------ PASSAGE

00;06;48;01 - 00;07;11;08

Cheryl Broom

Yeah, they really did. So the first one I had taken the afternoon off because I was my son is a senior, but back in April or May when I posted the first one, he was a junior and at his school, junior parents volunteer for senior night and like my job, for example, was being the person in charge of getting all the seniors over to the photo booth.

00;07;11;22 - 00;07;41;11

Cheryl Broom

So the marketing director at my son's school, she wanted to show us some giveaways that she had made, but she'd made them using a different color than the school's official colors. And before she unveiled these giveaways, she literally said, Don't tell marketing, but I use my own color. And and I was then the marketing director and I lived through that like every department being like, we don't like the school colors.

00;07;41;11 - 00;08;01;09

Cheryl Broom

We we even had our school colors were supposed to be red and black, but over the years, everybody decided they were blue and teal and white. So our sports teams were one color, our marketing collateral was another. The buildings were painted a different color. It was like people just picked whatever they liked. Yeah, and that's what she said.

------------
------ DATA FOR ANALYSIS

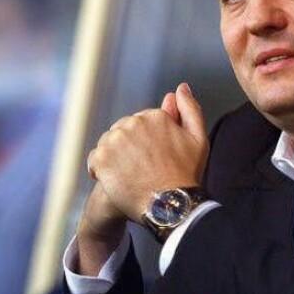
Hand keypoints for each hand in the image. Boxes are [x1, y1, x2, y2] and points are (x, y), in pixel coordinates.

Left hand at [87, 82, 207, 222]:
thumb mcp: (198, 138)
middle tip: (145, 170)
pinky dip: (102, 171)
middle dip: (130, 148)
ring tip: (132, 176)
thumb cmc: (186, 174)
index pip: (141, 124)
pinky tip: (118, 181)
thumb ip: (189, 109)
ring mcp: (115, 140)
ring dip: (115, 158)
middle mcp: (133, 122)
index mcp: (154, 116)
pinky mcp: (101, 158)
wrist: (170, 205)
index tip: (156, 159)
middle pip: (123, 132)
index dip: (148, 143)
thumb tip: (180, 88)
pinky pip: (95, 160)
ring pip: (108, 145)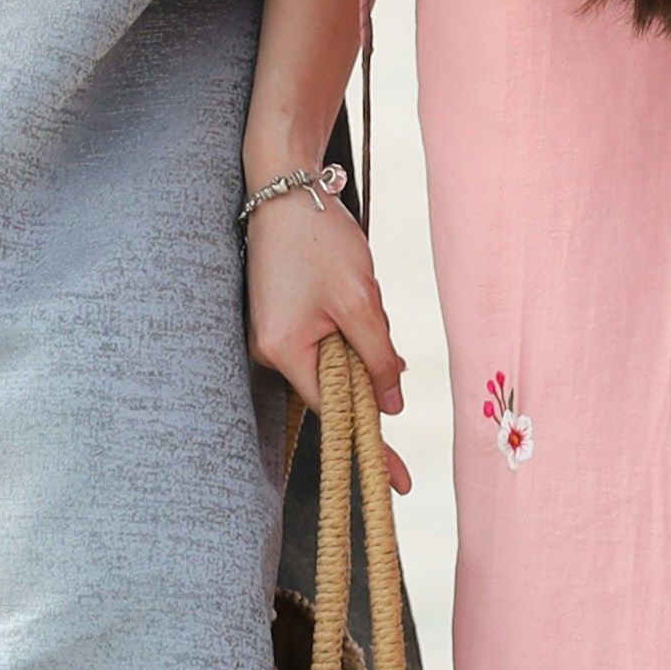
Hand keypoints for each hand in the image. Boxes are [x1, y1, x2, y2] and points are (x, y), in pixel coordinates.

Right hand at [248, 190, 412, 491]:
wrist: (283, 186)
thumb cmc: (318, 240)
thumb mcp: (360, 302)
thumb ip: (377, 358)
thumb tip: (391, 405)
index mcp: (283, 351)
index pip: (336, 413)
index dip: (373, 445)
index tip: (400, 482)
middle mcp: (270, 349)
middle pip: (336, 385)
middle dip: (368, 364)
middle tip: (378, 323)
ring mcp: (273, 331)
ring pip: (336, 359)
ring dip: (360, 336)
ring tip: (356, 282)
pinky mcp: (282, 315)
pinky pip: (325, 338)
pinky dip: (348, 326)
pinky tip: (353, 288)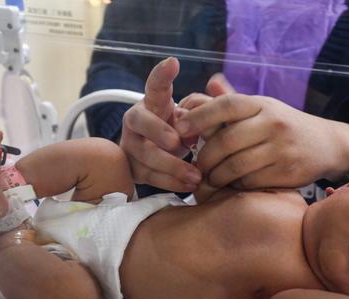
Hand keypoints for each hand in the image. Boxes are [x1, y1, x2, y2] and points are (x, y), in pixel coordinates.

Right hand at [120, 57, 201, 191]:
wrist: (157, 158)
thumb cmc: (178, 132)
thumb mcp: (189, 118)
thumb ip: (203, 107)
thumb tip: (218, 84)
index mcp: (153, 103)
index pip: (155, 85)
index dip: (162, 74)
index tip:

------------

ASSIGNMENT A: Using the transcript, decide whether each statement agrees with it, and support each yes or no with the transcript's deciding words: (i) The speaker's son was a junior when the first one was posted. (ii) The speaker says "our" school colors were supposed to be blue and teal. (iii) On senior night, the speaker's job was getting the seniors over to the photo booth.
ASSIGNMENT B: Rewrite the paragraph of the transcript that begins "We we even had our school colors" as a bulleted list that keeps its main facts.

WRITTEN ANSWER A:
(i) Yes: "back in April or May when I posted the first one, he was a junior"
(ii) No: "our school colors were supposed to be red and black"
(iii) Yes: "my job, for example, was being the person in charge of getting all the seniors over to the photo booth"

WRITTEN ANSWER B:
- The school colors were supposed to be red and black.
- Over the years, everybody decided they were blue, teal, and white.
- The sports teams used one color, the marketing collateral another, and the buildings were painted a different color.
- People picked whatever colors they liked.